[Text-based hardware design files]
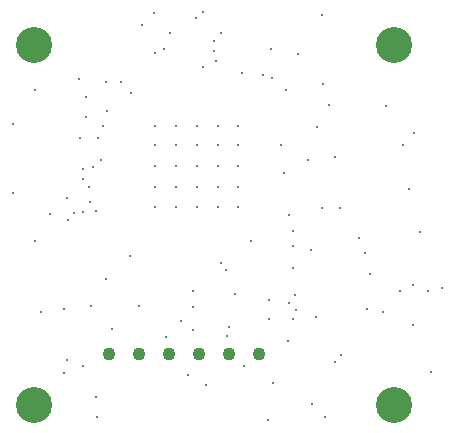
<source format=gbr>
%TF.GenerationSoftware,Altium Limited,Altium Designer,21.3.2 (30)*%
G04 Layer_Color=0*
%FSLAX44Y44*%
%MOMM*%
%TF.SameCoordinates,DF9C5644-7730-4CB0-946D-AD2690A7FF42*%
%TF.FilePolarity,Positive*%
%TF.FileFunction,Plated,1,2,PTH,Drill*%
%TF.Part,Single*%
G01*
G75*
%TA.AperFunction,ComponentDrill*%
%ADD82C,1.1000*%
%TA.AperFunction,OtherDrill,Pad Free-1 (60.96mm,60.96mm)*%
%ADD83C,3.0480*%
%TA.AperFunction,OtherDrill,Pad Free-1 (91.44mm,60.96mm)*%
%ADD84C,3.0480*%
%TA.AperFunction,OtherDrill,Pad Free-1 (91.44mm,91.44mm)*%
%ADD85C,3.0480*%
%TA.AperFunction,OtherDrill,Pad Free-1 (60.96mm,91.44mm)*%
%ADD86C,3.0480*%
%TA.AperFunction,ViaDrill,NotFilled*%
%ADD87C,0.3048*%
D82*
X723900Y652540D02*
D03*
X673100D02*
D03*
X698500D02*
D03*
X749300D02*
D03*
X774700D02*
D03*
X800100D02*
D03*
D83*
X609600Y609600D02*
D03*
D84*
X914400D02*
D03*
D85*
Y914400D02*
D03*
D86*
X609600D02*
D03*
D87*
X712724Y907542D02*
D03*
X764032Y900176D02*
D03*
X762000Y909066D02*
D03*
X762508Y917448D02*
D03*
X676341Y673507D02*
D03*
X662371Y615849D02*
D03*
X755335Y626009D02*
D03*
X812485Y628041D02*
D03*
X844997Y610007D02*
D03*
X848299Y683921D02*
D03*
X825246Y663702D02*
D03*
X936945Y756057D02*
D03*
X907633Y862864D02*
D03*
X931357Y839877D02*
D03*
X662432Y773176D02*
D03*
X657098Y781050D02*
D03*
X753364Y895096D02*
D03*
X725424Y924052D02*
D03*
X720090Y910590D02*
D03*
X768410Y729504D02*
D03*
X698500Y693420D02*
D03*
X772820Y723290D02*
D03*
X811510Y886440D02*
D03*
X831850Y689610D02*
D03*
X829135Y682075D02*
D03*
X955109Y708565D02*
D03*
X844619Y740315D02*
D03*
X664210Y835660D02*
D03*
X651510Y808990D02*
D03*
X666750Y816610D02*
D03*
X660114Y810883D02*
D03*
X651333Y800570D02*
D03*
X859790Y863600D02*
D03*
X864870Y819150D02*
D03*
X842010Y816610D02*
D03*
X818919Y829079D02*
D03*
X721360Y666750D02*
D03*
X734060Y680720D02*
D03*
X849428Y844550D02*
D03*
X854710Y881380D02*
D03*
X740410Y635000D02*
D03*
X793750Y748030D02*
D03*
X822960Y876300D02*
D03*
X803910Y889000D02*
D03*
X768350Y924560D02*
D03*
X637540Y647700D02*
D03*
X638810Y765810D02*
D03*
X779780Y703580D02*
D03*
X808990Y681990D02*
D03*
X773430Y668020D02*
D03*
X648970Y835660D02*
D03*
X786130Y890270D02*
D03*
X610870Y748030D02*
D03*
X637540Y784860D02*
D03*
X643936Y772200D02*
D03*
X651555Y772329D02*
D03*
X656590Y794180D02*
D03*
X787400Y642620D02*
D03*
X774700Y675640D02*
D03*
X946150Y637540D02*
D03*
X930910Y711200D02*
D03*
Y676910D02*
D03*
X647700Y885190D02*
D03*
X701040Y930910D02*
D03*
X623570Y770890D02*
D03*
X711200Y941070D02*
D03*
X610870Y876300D02*
D03*
X591820Y788670D02*
D03*
Y847090D02*
D03*
X654050Y869950D02*
D03*
X670560Y882650D02*
D03*
X692150Y873760D02*
D03*
X671830Y858520D02*
D03*
X782320Y777240D02*
D03*
X765810D02*
D03*
X748030D02*
D03*
X730250D02*
D03*
X712470D02*
D03*
X782320Y793750D02*
D03*
X765810D02*
D03*
X748030D02*
D03*
X730250D02*
D03*
X712470D02*
D03*
X782320Y811530D02*
D03*
X765810D02*
D03*
X748030D02*
D03*
X730250D02*
D03*
X712470D02*
D03*
X782320Y829310D02*
D03*
X765810D02*
D03*
X748030D02*
D03*
X730250D02*
D03*
X712470D02*
D03*
X782320Y845820D02*
D03*
X765810D02*
D03*
X748030D02*
D03*
X730250D02*
D03*
X712470D02*
D03*
X810260Y910590D02*
D03*
X833120Y906780D02*
D03*
X853440Y939800D02*
D03*
X657860Y693420D02*
D03*
X635000Y690880D02*
D03*
X615950Y688340D02*
D03*
X690880Y735330D02*
D03*
X670560Y716280D02*
D03*
X927100Y792480D02*
D03*
X922020Y829310D02*
D03*
X864562Y646122D02*
D03*
X869950Y651510D02*
D03*
X825500Y695960D02*
D03*
X855980Y599440D02*
D03*
X807720Y596900D02*
D03*
X905510Y688340D02*
D03*
X891540Y690880D02*
D03*
X894080Y720090D02*
D03*
X890270Y737870D02*
D03*
X885190Y750570D02*
D03*
X868680Y775970D02*
D03*
X853440D02*
D03*
X830580Y702310D02*
D03*
X829310Y725170D02*
D03*
Y744220D02*
D03*
X808990Y698500D02*
D03*
X662940Y599440D02*
D03*
X635000Y636270D02*
D03*
X943610Y706120D02*
D03*
X919480D02*
D03*
X829310Y756920D02*
D03*
X825611Y770011D02*
D03*
X654050Y853440D02*
D03*
X683260Y882650D02*
D03*
X753110Y942340D02*
D03*
X746850Y937260D02*
D03*
X668020Y845820D02*
D03*
X744220Y706120D02*
D03*
X821515Y805355D02*
D03*
X651510Y642620D02*
D03*
X744220Y673100D02*
D03*
Y692150D02*
D03*
%TF.MD5,95a76c046eb98056a3c83b8e0517d744*%
M02*

</source>
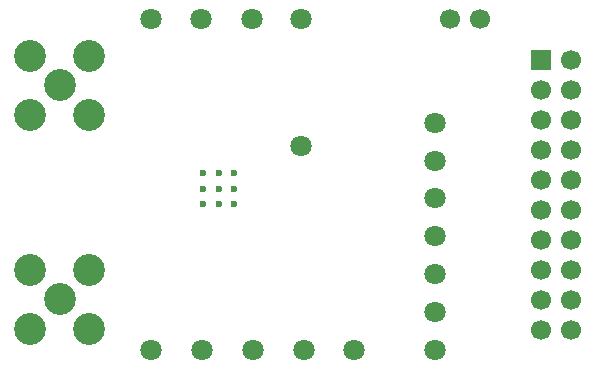
<source format=gbs>
%FSAX43Y43*%
%MOMM*%
G71*
G01*
G75*
G04 Layer_Color=16711935*
%ADD10R,0.650X0.650*%
%ADD11C,1.000*%
%ADD12R,0.650X0.650*%
%ADD13R,0.900X0.900*%
%ADD14R,1.200X1.000*%
G04:AMPARAMS|DCode=15|XSize=3.4mm|YSize=3.4mm|CornerRadius=0.085mm|HoleSize=0mm|Usage=FLASHONLY|Rotation=90.000|XOffset=0mm|YOffset=0mm|HoleType=Round|Shape=RoundedRectangle|*
%AMROUNDEDRECTD15*
21,1,3.400,3.230,0,0,90.0*
21,1,3.230,3.400,0,0,90.0*
1,1,0.170,1.615,1.615*
1,1,0.170,1.615,-1.615*
1,1,0.170,-1.615,-1.615*
1,1,0.170,-1.615,1.615*
%
%ADD15ROUNDEDRECTD15*%
%ADD16O,0.800X0.350*%
%ADD17O,0.350X0.800*%
%ADD18C,0.200*%
%ADD19C,0.400*%
%ADD20C,0.254*%
%ADD21C,0.800*%
%ADD22C,1.000*%
%ADD23C,0.350*%
%ADD24C,0.650*%
%ADD25C,0.500*%
%ADD26C,1.100*%
%ADD27C,1.600*%
%ADD28C,1.500*%
%ADD29C,2.500*%
%ADD30R,1.500X1.500*%
%ADD31C,0.500*%
%ADD32C,0.100*%
%ADD33C,0.025*%
%ADD34C,0.150*%
%ADD35C,0.120*%
%ADD36C,0.300*%
%ADD37R,0.750X0.750*%
%ADD38C,2.000*%
%ADD39R,0.750X0.750*%
%ADD40R,1.000X1.000*%
%ADD41R,1.300X1.100*%
G04:AMPARAMS|DCode=42|XSize=3.5mm|YSize=3.5mm|CornerRadius=0.135mm|HoleSize=0mm|Usage=FLASHONLY|Rotation=90.000|XOffset=0mm|YOffset=0mm|HoleType=Round|Shape=RoundedRectangle|*
%AMROUNDEDRECTD42*
21,1,3.500,3.230,0,0,90.0*
21,1,3.230,3.500,0,0,90.0*
1,1,0.270,1.615,1.615*
1,1,0.270,1.615,-1.615*
1,1,0.270,-1.615,-1.615*
1,1,0.270,-1.615,1.615*
%
%ADD42ROUNDEDRECTD42*%
%ADD43O,0.900X0.450*%
%ADD44O,0.450X0.900*%
%ADD45C,1.800*%
%ADD46C,1.700*%
%ADD47C,2.700*%
%ADD48R,1.700X1.700*%
%ADD49C,0.600*%
D45*
X0069090Y0106700D02*
D03*
X0073290D02*
D03*
X0069090Y0078700D02*
D03*
X0081990D02*
D03*
X0086290D02*
D03*
X0077690D02*
D03*
X0093100Y0094700D02*
D03*
Y0091500D02*
D03*
Y0078700D02*
D03*
Y0088300D02*
D03*
Y0081900D02*
D03*
X0081790Y0106700D02*
D03*
X0077590D02*
D03*
X0073390Y0078700D02*
D03*
X0093100Y0085100D02*
D03*
X0081800Y0095900D02*
D03*
X0093100Y0097910D02*
D03*
D46*
X0094410Y0106700D02*
D03*
X0096950D02*
D03*
X0104640Y0080340D02*
D03*
X0102100D02*
D03*
X0104640Y0082880D02*
D03*
X0102100D02*
D03*
X0104640Y0085420D02*
D03*
X0102100D02*
D03*
X0104640Y0087960D02*
D03*
X0102100D02*
D03*
X0104640Y0090500D02*
D03*
X0102100D02*
D03*
X0104640Y0093040D02*
D03*
X0102100D02*
D03*
X0104640Y0095580D02*
D03*
X0102100D02*
D03*
X0104640Y0098120D02*
D03*
X0102100D02*
D03*
X0104640Y0100660D02*
D03*
X0102100D02*
D03*
X0104640Y0103200D02*
D03*
D47*
X0061340Y0082950D02*
D03*
X0058840Y0080450D02*
D03*
X0063840D02*
D03*
Y0085450D02*
D03*
X0058840D02*
D03*
X0061340Y0101080D02*
D03*
X0058840Y0103580D02*
D03*
X0063840D02*
D03*
Y0098580D02*
D03*
X0058840D02*
D03*
D48*
X0102100Y0103200D02*
D03*
D49*
X0073500Y0091020D02*
D03*
X0076100D02*
D03*
X0074800D02*
D03*
X0076100Y0092320D02*
D03*
X0073500D02*
D03*
X0074800D02*
D03*
Y0093620D02*
D03*
X0073500D02*
D03*
X0076100D02*
D03*
M02*

</source>
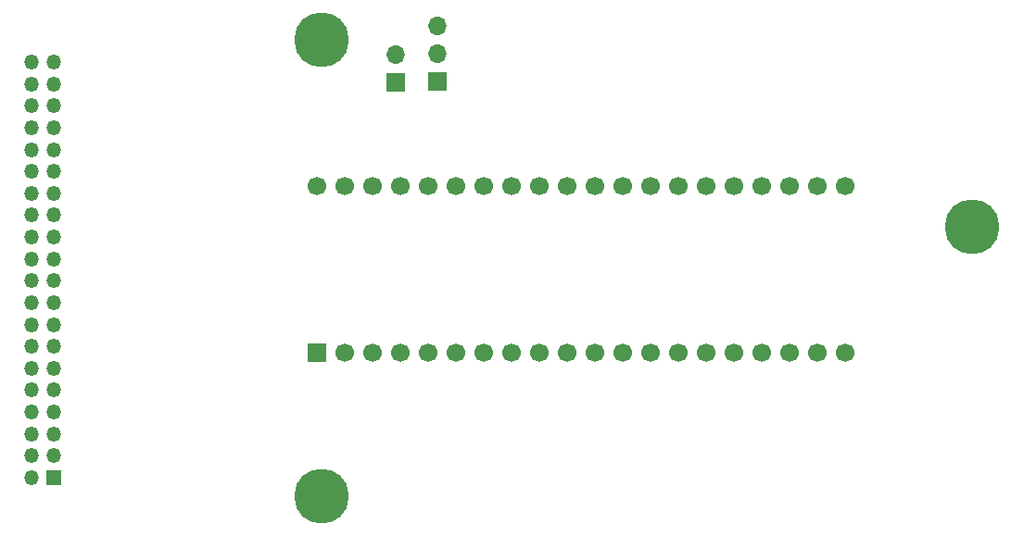
<source format=gbs>
G04 #@! TF.GenerationSoftware,KiCad,Pcbnew,(6.0.4)*
G04 #@! TF.CreationDate,2022-09-09T10:41:32-05:00*
G04 #@! TF.ProjectId,v2-PowerBook-BLUESCSI-dehij,76322d50-6f77-4657-9242-6f6f6b2d424c,rev?*
G04 #@! TF.SameCoordinates,Original*
G04 #@! TF.FileFunction,Soldermask,Bot*
G04 #@! TF.FilePolarity,Negative*
%FSLAX46Y46*%
G04 Gerber Fmt 4.6, Leading zero omitted, Abs format (unit mm)*
G04 Created by KiCad (PCBNEW (6.0.4)) date 2022-09-09 10:41:32*
%MOMM*%
%LPD*%
G01*
G04 APERTURE LIST*
%ADD10R,1.700000X1.700000*%
%ADD11O,1.700000X1.700000*%
%ADD12C,1.700000*%
%ADD13C,0.800000*%
%ADD14C,5.000000*%
%ADD15R,1.350000X1.350000*%
%ADD16O,1.350000X1.350000*%
G04 APERTURE END LIST*
D10*
X109950000Y-84500000D03*
D11*
X109950000Y-81960000D03*
D10*
X113800000Y-84400000D03*
D11*
X113800000Y-81860000D03*
X113800000Y-79320000D03*
D10*
X102800000Y-109270000D03*
D12*
X105340000Y-109270000D03*
X107880000Y-109270000D03*
X110420000Y-109270000D03*
X112960000Y-109270000D03*
X115500000Y-109270000D03*
X118040000Y-109270000D03*
X120580000Y-109270000D03*
X123120000Y-109270000D03*
X125660000Y-109270000D03*
X128200000Y-109270000D03*
X130740000Y-109270000D03*
X133280000Y-109270000D03*
X135820000Y-109270000D03*
X138360000Y-109270000D03*
X140900000Y-109270000D03*
X143440000Y-109270000D03*
X145980000Y-109270000D03*
X148520000Y-109270000D03*
X151060000Y-109270000D03*
X151060000Y-94030000D03*
X148520000Y-94030000D03*
X145980000Y-94030000D03*
X143440000Y-94030000D03*
X140900000Y-94030000D03*
X138360000Y-94030000D03*
X135820000Y-94030000D03*
X133280000Y-94030000D03*
X130740000Y-94030000D03*
X128200000Y-94030000D03*
X125660000Y-94030000D03*
X123120000Y-94030000D03*
X120580000Y-94030000D03*
X118040000Y-94030000D03*
X115500000Y-94030000D03*
X112960000Y-94030000D03*
X110420000Y-94030000D03*
X107880000Y-94030000D03*
X105340000Y-94030000D03*
X102800000Y-94030000D03*
D13*
X161348350Y-96348350D03*
X161348350Y-99000000D03*
X162674175Y-95799175D03*
X164549175Y-97674175D03*
D14*
X162674175Y-97674175D03*
D13*
X162674175Y-99549175D03*
X164000000Y-96348350D03*
X164000000Y-99000000D03*
X160799175Y-97674175D03*
X105125000Y-80645000D03*
X103250000Y-78770000D03*
X104575825Y-81970825D03*
D14*
X103250000Y-80645000D03*
D13*
X101924175Y-79319175D03*
X101924175Y-81970825D03*
X103250000Y-82520000D03*
X101375000Y-80645000D03*
X104575825Y-79319175D03*
D14*
X103250000Y-122325000D03*
D13*
X101924175Y-123650825D03*
X103250000Y-120450000D03*
X101375000Y-122325000D03*
X104575825Y-120999175D03*
X104575825Y-123650825D03*
X105125000Y-122325000D03*
X103250000Y-124200000D03*
X101924175Y-120999175D03*
D15*
X78740000Y-120650000D03*
D16*
X76740000Y-120650000D03*
X78740000Y-118650000D03*
X76740000Y-118650000D03*
X78740000Y-116650000D03*
X76740000Y-116650000D03*
X78740000Y-114650000D03*
X76740000Y-114650000D03*
X78740000Y-112650000D03*
X76740000Y-112650000D03*
X78740000Y-110650000D03*
X76740000Y-110650000D03*
X78740000Y-108650000D03*
X76740000Y-108650000D03*
X78740000Y-106650000D03*
X76740000Y-106650000D03*
X78740000Y-104650000D03*
X76740000Y-104650000D03*
X78740000Y-102650000D03*
X76740000Y-102650000D03*
X78740000Y-100650000D03*
X76740000Y-100650000D03*
X78740000Y-98650000D03*
X76740000Y-98650000D03*
X78740000Y-96650000D03*
X76740000Y-96650000D03*
X78740000Y-94650000D03*
X76740000Y-94650000D03*
X78740000Y-92650000D03*
X76740000Y-92650000D03*
X78740000Y-90650000D03*
X76740000Y-90650000D03*
X78740000Y-88650000D03*
X76740000Y-88650000D03*
X78740000Y-86650000D03*
X76740000Y-86650000D03*
X78740000Y-84650000D03*
X76740000Y-84650000D03*
X78740000Y-82650000D03*
X76740000Y-82650000D03*
M02*

</source>
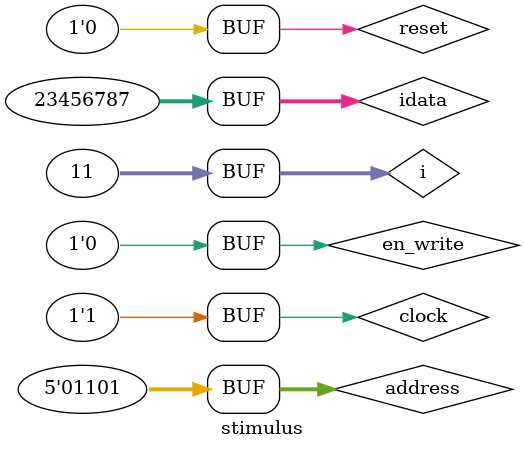
<source format=v>

module regfile(input clock,input reset, input [4:0] address,
               input en_write, input [31:0] idata,output [31:0] data);

// Register file storage
reg [31:0] registers[31:0];
reg [31:0] out_val;

// Read and write from register file
always @(posedge clock)
    if(!reset) begin
        if (en_write)
                registers[address] <= idata;
        else
                out_val <= registers[address];
    end

assign data = en_write ? 32'bx : out_val;

endmodule

`timescale 1ns / 1ps
module stimulus;
    reg clock;
    reg reset;
    reg [4:0] address;
    reg en_write;
    reg [31:0] idata;
    wire [31:0] data;

    regfile r1(
        .clock(clock),
        .reset(reset),
        .address(address),
        .en_write(en_write),
        .idata(idata),
        .data(data)
    );

    integer i;
 
	initial begin
	$dumpfile("regfile.vcd");
    $dumpvars(0,stimulus);
    reset = 0;
	#5 en_write=1; address=1; idata= 13456789;
	#5 en_write=0; address=1; 
    #10
	#5 en_write=1; address=8; idata= 45678;	
	#5 en_write=0; address=8; 
    #10	
    #5 en_write=1; address=1; idata=23456787;
	#5 en_write=0; address=1; 
    #10
    #5 en_write=1; address=15; idata= 876545122;
	#5 en_write=0; address=15; 
    #10
	#5 en_write=1; address=22; idata= 76543235678;	
	#5 en_write=0; address=22; 	
    #10
    #5 en_write=1; address=31; idata =134567;
	#5 en_write=0; address=31; 
    #10
    #5 en_write=1; address=22; idata= 1102983746;
	#5 en_write=0; address=22; 
    #10
	#5 en_write=1; address=18; idata= 45678;	
	#5 en_write=0; address=18; 	
    #5 en_write=1; address=13; idata =23456787;
	#5 en_write=0; address=13; 	
    #10;
    end  
 
	initial begin
	clock = 0;
	for ( i =0; i <=10; i= i+1)
	#5 clock = ~clock;
    end  
 
 
	initial begin
		$monitor("clock=%d,reset=%d,address=%d,en_write=%d,idata=%d,data=%d \n",clock,reset,address,en_write,idata,data);
	end

endmodule
</source>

TASK OBJECTIVE. Counting only lines that hold the word "GenerationSoftware", state how many there are in the data. Write the number alone.

ANSWER TO THE PROBLEM. 2